EXERCISE MATERIALS Block Start

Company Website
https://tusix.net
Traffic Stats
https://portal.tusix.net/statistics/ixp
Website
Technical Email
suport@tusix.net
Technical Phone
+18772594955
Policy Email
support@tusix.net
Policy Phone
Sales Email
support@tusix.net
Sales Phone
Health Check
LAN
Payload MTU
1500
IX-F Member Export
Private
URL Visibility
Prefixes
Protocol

EXERCISE MATERIALS Block End

Check every line of the records above for the string "Phone". Copy those that hold it.

> _TASK RESPONSE_:
Technical Phone
Policy Phone
Sales Phone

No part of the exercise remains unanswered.